At a Boston college, a mysterious figure is stalking and killing various girls with a chainsaw in a gruesome fashion. Lt. Bracken (Christopher George) and his partner, Sgt Holden (Frank Braña), are hot on the case. They interview various staff members, including Dean Foley (Edmund Purdom) and Professor Brown (Jack Taylor), who they suspect is responsible. To help with the investigation, Bracken enlists local student Kendall (Ian Sera) and former tennis player Mary Riggs (Linda Day). After each murder, the killer takes various body parts off his victims, such as their arms and legs. As the body count continues, numerous suspects begin to emerge, including the groundskeeper Willard (Paul L. Smith). Who is this mysterious co-ed killer, and why are they taking pieces of their victims? Also, who randomly attacks people in the middle of the night because of lousy chop suey?

 

Review

While American slasher films like The Prowler and The Burning were gruesome, Pieces takes it to a new level.
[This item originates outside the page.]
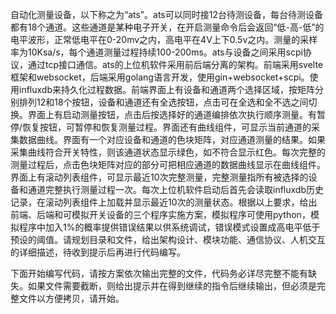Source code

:自动化测量设备，以下称之为“ats”。ats可以同时接12台待测设备，每台待测设备都有18个通道。这些通道是某种电子开关，在开启测量命令后会返回“低-高-低”的电平波形，正常低电平在0-20mv之内，高电平在4V上下0.5v之内。测量的采样率为10Ksa/s，每个通道测量过程持续100-200ms。ats与设备之间采用scpi协议，通过tcp接口通信。ats的上位机软件采用前后端分离的架构。前端采用svelte框架和websocket，后端采用golang语言开发，使用gin+websocket+scpi。使用influxdb来持久化过程数据。前端界面上有设备和通道两个选择区域，按矩阵分别排列12和18个按钮，设备和通道还有全选按钮，点击可在全选和全不选之间切换。界面上有启动测量按钮，点击后按选择好的通道编排依次执行顺序测量。有暂停/恢复按钮，可暂停和恢复测量过程。界面还有曲线组件，可显示当前通道的采集数据曲线。界面有一个对应设备和通道的色块矩阵，对应通道测量的结果。如果采集曲线符合开关特性，则该通道状态显示绿色，如不符合显示红色。每次完整的测量过程后，点击色块矩阵对应的部分可把相应通道的数据曲线显示在曲线组件。界面上有滚动列表组件，可显示最近10次完整测量，完整测量指所有被选择的设备和通道完整执行测量过程一次。每次上位机软件启动后首先会读取influxdb历史记录，在滚动列表组件上加载并显示最近10次的测量状态。根据以上要求，给出前端、后端和可模拟开关设备的三个程序实施方案，模拟程序可使用python，模拟程序中加入1%的概率提供错误结果以供系统调试，错误模式设置成高电平低于预设的阈值。请规划目录和文件，给出架构设计、模块功能、通信协议、人机交互的详细描述，待收到提示后再进行代码编写。

下面开始编写代码，请按方案依次输出完整的文件，代码务必详尽完整不能有缺失。如果文件需要截断，则给出提示并在得到继续的指令后继续输出，但必须是完整文件以方便拷贝，请开始。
The kills have a vicious quality that could only come from foreign slasher films, both in gore and tone. From the schoolgirl getting decapitated with a chainsaw to the reporter getting a knife through her mouth, they’re something else. The filmmakers manage to make the kills insanely bloody in a cartoonish way while mixing in some genuine sleaze. In one of the film’s most infamous kills, the victim urinates herself right before getting sliced in half. The movie works in some Giallo qualities, namely the cloaked figure with black gloves and how everyone is a suspect. Everyone has unique qualities that make them stand out and give you reasons to think they might be guilty. Could it be the neurotic professor, the womanizing student, or the standoffish dean?

The late great Christopher George, who was the gym coach in the movie Graduation Day, is terrific as always. He has enough charisma and smartass quips to make him believable as a cop, and his scenes are a treat. Character actor Edmund Purdom from Absurd does a good job playing an unassuming dean that slowly reveals his dark secrets. Admittedly, Linda Day, aka Lynda Day George, is about as good at acting as she is at playing tennis. Also, it’s probably just the bad dubbing, but Ian Sera comes off a bit bland as the oddly womanizing Kendall. There are some dead spots during the film’s hour and twenty-five-minute runtime, but it never feels dull. It helps that the score, which is mainly composed of stock music, helps add a creepy feeling to the proceedings. Overall, Pieces is, like the tagline says, exactly what you think it is.